PROVIDED PASSAGE:
Questioner (likely Senator or Committee Member)
On February 2nd, you sent a letter to Senator Warner regarding your presence at the raid. Was that letter accurate?
Tulsi Gabbard
I don't recall the exact date, but if I sent a letter that had my signature, it was accurate.
Questioner (likely Senator or Committee Member)
You stated in the letter that your presence at the raid was, quote, requested by the President, correct?
Tulsi Gabbard
Yes.
Questioner (likely Senator or Committee Member)
When did the President request your presence at the raid?
Tulsi Gabbard
The day of the raid. The Warren execution commencing the day of the raid? Yes.
Questioner (likely Senator or Committee Member)
He called you on the phone.
Tulsi Gabbard
I'm not going to disclose how the message was delivered, but it was a request from the President and his administration to go and help oversee this warrant being executed along with the Deputy Director of the FBI. Is it your role to oversee agents who were conducting.
Questioner (likely Senator or Committee Member)
Is it your role to oversee the execution of criminal warrants?
Tulsi Gabbard
It is my role, based on statute that Congress has passed, to have oversight over election security to include counterintelligence.
Questioner (likely Senator or Committee Member)
But you said you oversaw the raid, correct? You just testified you oversaw the raid.
Tulsi Gabbard
Portions of it.
Questioner (likely Senator or Committee Member)
Okay. Did you handle any ballots or election related materials?
Tulsi Gabbard
No.
Questioner (likely Senator or Committee Member)
You were inside an FBI evidence truck, correct? You were photographed inside an FBI.
Tulsi Gabbard
It was an empty truck.

Stored items
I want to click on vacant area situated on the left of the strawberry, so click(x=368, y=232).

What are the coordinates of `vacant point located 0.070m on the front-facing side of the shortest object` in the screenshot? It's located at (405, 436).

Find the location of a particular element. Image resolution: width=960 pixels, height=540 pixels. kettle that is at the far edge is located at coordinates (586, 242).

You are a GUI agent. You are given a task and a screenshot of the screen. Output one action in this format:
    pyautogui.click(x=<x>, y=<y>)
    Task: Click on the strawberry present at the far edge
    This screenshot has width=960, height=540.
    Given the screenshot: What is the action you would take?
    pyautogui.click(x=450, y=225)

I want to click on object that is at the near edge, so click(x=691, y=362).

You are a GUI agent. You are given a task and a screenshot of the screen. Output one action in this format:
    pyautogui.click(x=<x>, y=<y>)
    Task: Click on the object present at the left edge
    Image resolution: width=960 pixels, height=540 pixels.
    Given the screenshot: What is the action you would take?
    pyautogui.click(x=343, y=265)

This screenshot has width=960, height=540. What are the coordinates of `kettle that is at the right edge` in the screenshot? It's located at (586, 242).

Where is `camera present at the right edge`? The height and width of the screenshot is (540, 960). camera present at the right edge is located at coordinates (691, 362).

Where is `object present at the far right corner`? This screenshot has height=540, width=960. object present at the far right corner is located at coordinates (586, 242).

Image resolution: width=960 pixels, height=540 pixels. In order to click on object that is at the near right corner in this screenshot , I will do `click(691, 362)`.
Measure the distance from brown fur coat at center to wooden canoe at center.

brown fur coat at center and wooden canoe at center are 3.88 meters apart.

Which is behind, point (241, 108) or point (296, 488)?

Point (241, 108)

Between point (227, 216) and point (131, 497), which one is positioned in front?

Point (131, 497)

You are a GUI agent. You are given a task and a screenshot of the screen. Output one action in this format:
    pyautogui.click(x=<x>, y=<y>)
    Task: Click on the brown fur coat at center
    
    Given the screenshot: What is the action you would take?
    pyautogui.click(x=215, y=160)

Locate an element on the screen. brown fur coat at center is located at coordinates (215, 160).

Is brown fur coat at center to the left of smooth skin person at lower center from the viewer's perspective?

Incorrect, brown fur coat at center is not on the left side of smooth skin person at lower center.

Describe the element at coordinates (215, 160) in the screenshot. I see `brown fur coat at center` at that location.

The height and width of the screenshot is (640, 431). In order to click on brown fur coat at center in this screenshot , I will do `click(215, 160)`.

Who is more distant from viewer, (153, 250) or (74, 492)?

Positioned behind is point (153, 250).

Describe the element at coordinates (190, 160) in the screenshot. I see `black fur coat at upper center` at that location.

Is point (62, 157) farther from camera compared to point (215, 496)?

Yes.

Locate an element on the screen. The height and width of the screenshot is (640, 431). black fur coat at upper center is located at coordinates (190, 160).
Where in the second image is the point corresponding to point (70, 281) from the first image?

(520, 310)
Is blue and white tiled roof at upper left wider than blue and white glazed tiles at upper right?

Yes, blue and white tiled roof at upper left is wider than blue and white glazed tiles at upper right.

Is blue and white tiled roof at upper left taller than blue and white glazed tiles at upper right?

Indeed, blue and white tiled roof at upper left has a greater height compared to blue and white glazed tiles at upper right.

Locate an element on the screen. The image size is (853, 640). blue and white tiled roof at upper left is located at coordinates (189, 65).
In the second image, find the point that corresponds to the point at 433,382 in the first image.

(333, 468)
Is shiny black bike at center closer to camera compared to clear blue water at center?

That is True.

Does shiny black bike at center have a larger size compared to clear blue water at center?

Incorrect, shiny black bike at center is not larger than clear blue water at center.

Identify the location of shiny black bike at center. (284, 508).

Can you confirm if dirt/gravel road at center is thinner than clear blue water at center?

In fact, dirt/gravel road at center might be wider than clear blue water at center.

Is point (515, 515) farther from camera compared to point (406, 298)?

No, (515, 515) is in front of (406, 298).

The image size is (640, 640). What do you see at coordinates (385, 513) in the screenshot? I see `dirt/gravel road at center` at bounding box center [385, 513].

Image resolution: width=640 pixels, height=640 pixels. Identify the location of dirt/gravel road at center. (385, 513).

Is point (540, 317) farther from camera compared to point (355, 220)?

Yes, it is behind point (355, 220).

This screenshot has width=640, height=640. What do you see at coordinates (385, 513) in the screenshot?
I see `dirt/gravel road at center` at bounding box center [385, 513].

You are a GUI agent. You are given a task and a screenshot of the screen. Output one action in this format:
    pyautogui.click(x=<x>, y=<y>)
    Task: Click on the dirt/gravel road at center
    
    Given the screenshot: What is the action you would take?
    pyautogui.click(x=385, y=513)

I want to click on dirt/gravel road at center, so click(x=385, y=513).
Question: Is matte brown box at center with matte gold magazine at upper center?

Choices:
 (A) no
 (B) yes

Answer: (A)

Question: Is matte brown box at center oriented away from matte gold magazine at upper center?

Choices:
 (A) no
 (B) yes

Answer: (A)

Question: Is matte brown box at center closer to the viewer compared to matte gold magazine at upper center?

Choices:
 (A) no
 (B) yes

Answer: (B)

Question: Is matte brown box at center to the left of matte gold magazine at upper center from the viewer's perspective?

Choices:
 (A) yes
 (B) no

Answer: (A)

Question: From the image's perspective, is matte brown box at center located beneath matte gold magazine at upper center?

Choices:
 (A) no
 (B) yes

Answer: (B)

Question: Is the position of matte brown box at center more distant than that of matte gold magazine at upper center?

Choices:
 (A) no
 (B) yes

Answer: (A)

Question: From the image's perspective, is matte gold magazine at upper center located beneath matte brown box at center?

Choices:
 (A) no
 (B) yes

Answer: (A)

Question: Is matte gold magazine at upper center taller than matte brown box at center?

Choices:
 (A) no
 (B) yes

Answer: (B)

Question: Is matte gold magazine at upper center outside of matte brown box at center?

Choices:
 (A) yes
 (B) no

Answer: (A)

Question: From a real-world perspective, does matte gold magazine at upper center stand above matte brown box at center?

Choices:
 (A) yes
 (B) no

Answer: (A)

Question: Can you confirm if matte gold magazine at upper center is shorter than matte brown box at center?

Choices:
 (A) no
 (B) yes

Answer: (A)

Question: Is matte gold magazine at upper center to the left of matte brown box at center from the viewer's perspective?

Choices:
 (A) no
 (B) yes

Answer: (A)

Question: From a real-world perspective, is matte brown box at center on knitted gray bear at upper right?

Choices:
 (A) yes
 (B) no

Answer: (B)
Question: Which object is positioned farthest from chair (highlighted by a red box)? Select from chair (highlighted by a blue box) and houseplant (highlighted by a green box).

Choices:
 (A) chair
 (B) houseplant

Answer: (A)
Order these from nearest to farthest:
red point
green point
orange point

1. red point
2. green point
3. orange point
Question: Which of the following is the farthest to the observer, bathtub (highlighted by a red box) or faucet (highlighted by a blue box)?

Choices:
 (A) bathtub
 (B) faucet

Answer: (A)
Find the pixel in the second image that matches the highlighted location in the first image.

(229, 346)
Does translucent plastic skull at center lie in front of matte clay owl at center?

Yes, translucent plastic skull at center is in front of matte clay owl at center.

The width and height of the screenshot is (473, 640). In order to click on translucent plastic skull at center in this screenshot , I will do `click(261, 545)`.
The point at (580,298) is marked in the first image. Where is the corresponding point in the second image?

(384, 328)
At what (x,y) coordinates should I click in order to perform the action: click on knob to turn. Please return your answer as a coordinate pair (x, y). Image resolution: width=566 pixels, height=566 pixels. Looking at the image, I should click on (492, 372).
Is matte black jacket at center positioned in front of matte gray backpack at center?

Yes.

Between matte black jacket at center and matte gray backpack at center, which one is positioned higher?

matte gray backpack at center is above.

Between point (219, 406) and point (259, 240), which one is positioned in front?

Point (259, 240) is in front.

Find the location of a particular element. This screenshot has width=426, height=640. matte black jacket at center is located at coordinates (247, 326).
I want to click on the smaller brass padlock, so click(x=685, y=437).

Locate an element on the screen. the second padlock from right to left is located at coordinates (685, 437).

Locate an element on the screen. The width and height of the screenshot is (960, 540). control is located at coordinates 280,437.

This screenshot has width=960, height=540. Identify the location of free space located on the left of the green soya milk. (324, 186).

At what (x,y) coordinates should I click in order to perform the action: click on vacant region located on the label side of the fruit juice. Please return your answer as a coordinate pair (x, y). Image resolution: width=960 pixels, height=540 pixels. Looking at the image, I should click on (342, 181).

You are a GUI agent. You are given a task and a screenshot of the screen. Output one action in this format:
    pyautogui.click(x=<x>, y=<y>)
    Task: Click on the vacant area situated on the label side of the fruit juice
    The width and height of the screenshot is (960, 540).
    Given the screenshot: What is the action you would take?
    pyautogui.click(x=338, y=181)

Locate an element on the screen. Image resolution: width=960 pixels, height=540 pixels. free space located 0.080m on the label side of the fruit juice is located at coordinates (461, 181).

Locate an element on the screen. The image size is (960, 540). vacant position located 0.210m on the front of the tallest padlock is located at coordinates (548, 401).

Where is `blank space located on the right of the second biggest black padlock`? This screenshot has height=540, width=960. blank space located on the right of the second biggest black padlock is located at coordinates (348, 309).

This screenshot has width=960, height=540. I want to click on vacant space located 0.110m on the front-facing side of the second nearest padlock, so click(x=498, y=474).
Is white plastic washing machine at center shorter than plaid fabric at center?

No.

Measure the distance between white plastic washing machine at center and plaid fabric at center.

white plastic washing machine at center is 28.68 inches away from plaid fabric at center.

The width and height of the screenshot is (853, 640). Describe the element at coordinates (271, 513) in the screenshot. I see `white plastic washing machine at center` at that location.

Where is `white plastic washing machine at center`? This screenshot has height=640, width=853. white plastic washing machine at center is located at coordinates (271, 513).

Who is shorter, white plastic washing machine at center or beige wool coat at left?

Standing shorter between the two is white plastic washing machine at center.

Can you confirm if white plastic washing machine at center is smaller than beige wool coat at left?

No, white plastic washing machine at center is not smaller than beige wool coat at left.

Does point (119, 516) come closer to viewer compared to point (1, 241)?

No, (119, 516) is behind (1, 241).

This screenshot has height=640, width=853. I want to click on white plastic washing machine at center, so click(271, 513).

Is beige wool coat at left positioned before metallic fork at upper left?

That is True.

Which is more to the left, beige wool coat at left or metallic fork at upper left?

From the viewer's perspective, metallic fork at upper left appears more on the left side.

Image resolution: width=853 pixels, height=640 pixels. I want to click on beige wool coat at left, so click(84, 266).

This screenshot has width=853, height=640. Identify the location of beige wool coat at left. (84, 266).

BRIEF A:
In the hearing transcript, which official does Gabbard say she was asked to help oversee the warrant's execution along with?
BRIEF B:
For each statement, say whether it agrees with the hearing transcript, and quote the deciding words: (i) Gabbard says her presence at the raid was requested by the President. (ii) Gabbard reveals how the President's request reached her. (iii) Gabbard describes the FBI truck she was photographed in as empty.
BRIEF C:
List every person identified by name or title in the spoken lines of the hearing transcript, apart from the two speakers.
The stored items have no connection to the hearing transcript.

EXERCISE RESULT A:
The Deputy Director of the FBI.

EXERCISE RESULT B:
(i) Yes: "it was a request from the President and his administration"
(ii) No: "I'm not going to disclose how the message was delivered"
(iii) Yes: "It was an empty truck."

EXERCISE RESULT C:
- Senator Warner
- The President
- The Deputy Director of the FBI